Po przyjęciu zgłoszenia policjanci przystąpili do działania. Komunikat z opisem utraconego auta oficer dyżurny przekazał patrolom, a kryminalni udali się natomiast na parking, skąd - zdaniem właściciela - dokonano kradzieży. I tu sprawa zaczęła się komplikować. W czasie rozmowy z właścicielką parkingu ustalono, że mercedesa z placu dwa dni wcześniej zabrał jego właściciel.
Te argumenty nie trafiały jednak do 26-latka. Uparcie twierdził, że auto zostało mu skradzione właśnie ze strzeżonego parkingu, gdzie osobiście go postawił. Tymczasem patrol znalazł poszukiwanego mercedesa przy jednym z hipermarketów.

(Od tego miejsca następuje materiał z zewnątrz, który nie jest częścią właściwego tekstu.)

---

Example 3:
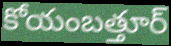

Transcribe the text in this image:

కోయంబత్తూర్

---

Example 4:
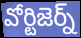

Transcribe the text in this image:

వోర్టిజెర్న్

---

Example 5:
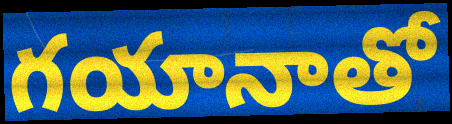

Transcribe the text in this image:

గయానాతో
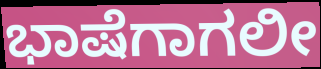
ಭಾಷೆಗಾಗಲೀ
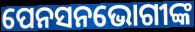
ପେନସନଭୋଗୀଙ୍କ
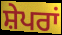
ਸ਼ੇਪਰਾਂ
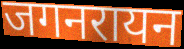
जगनरायन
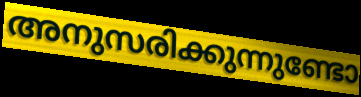
അനുസരിക്കുന്നുണ്ടോ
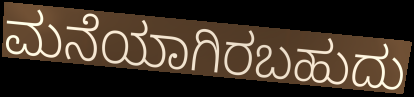
ಮನೆಯಾಗಿರಬಹುದು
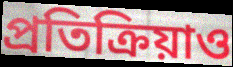
প্রতিক্রিয়াও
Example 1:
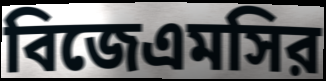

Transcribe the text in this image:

বিজেএমসির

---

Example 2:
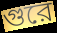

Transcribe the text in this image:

গুরে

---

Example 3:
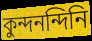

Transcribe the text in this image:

কুন্দনন্দিনি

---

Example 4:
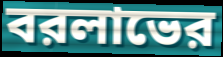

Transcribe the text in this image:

বরলাভের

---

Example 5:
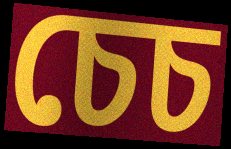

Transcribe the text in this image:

চেচ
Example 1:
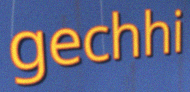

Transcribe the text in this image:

gechhi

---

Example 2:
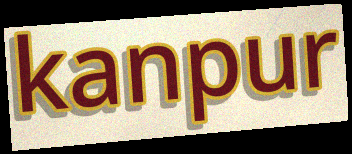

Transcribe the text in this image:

kanpur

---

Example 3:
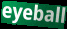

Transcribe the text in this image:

eyeball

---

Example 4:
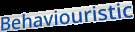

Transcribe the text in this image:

Behaviouristic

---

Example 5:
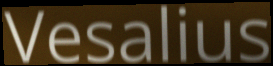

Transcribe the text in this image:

Vesalius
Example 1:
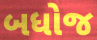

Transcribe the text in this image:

બધોજ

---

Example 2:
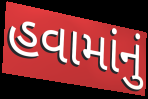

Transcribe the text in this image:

હવામાંનું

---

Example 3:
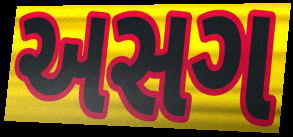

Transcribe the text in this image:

અસગ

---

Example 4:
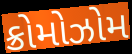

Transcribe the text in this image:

ક્રોમોઝોમ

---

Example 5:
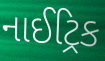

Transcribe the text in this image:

નાઈટ્રિક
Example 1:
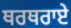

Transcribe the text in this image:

ਥਰਥਰਾਏ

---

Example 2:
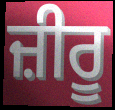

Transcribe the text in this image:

ਜ਼ੀਰੂ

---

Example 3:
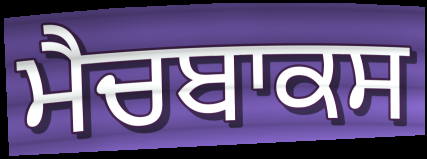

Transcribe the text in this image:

ਮੈਚਬਾਕਸ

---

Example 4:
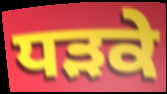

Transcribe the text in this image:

ਧੜਕੇ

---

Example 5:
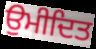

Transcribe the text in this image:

ਉਮੀਦਿਤ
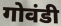
गोवंडी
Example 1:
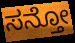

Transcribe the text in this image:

ಸನ್ತೋ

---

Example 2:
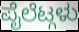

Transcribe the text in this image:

ಪೈಲೆಟ್ಗಳು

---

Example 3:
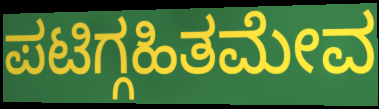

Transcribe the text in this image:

ಪಟಿಗ್ಗಹಿತಮೇವ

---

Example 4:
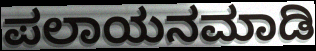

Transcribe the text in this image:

ಪಲಾಯನಮಾಡಿ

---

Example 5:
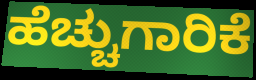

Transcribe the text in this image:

ಹೆಚ್ಚುಗಾರಿಕೆ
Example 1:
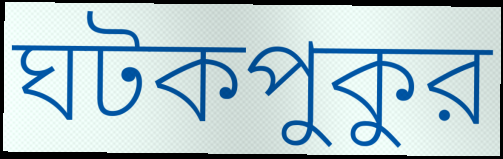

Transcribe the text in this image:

ঘটকপুকুর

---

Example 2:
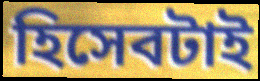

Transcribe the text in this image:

হিসেবটাই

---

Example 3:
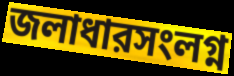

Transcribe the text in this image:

জলাধারসংলগ্ন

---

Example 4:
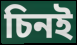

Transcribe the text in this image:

চিনই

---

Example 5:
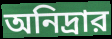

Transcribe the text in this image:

অনিদ্রার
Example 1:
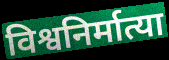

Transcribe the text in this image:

विश्वनिर्मात्या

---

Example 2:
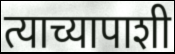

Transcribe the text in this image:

त्याच्यापाशी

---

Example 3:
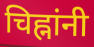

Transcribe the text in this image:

चिह्नांनी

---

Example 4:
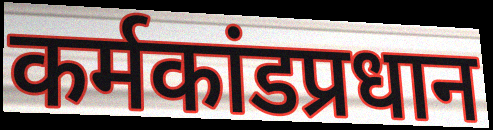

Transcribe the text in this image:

कर्मकांडप्रधान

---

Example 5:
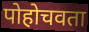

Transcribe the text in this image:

पोहोचवता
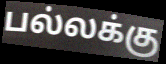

Gdy policjanci po raz kolejny zaczęli rozmawiać z 26-latkiem, ten przypomniał sobie, że dwa dni wcześniej pojechał ze swoją dziewczyną na zakupy do hipermarketu. Z zakupów do domu wrócili już pieszo. A gdy dwa dni później nie znalazł samochodu na parkingu, był przekonany, że go skradziono.
Choć mężczyzna najprawdopodobniej nie usłyszy zarzutów, lepiej jest pamiętać gdzie zostawia się swój pojazd. Za zawiadomienie o niepopełnionym przestępstwie grozi do 3 lat więzienia.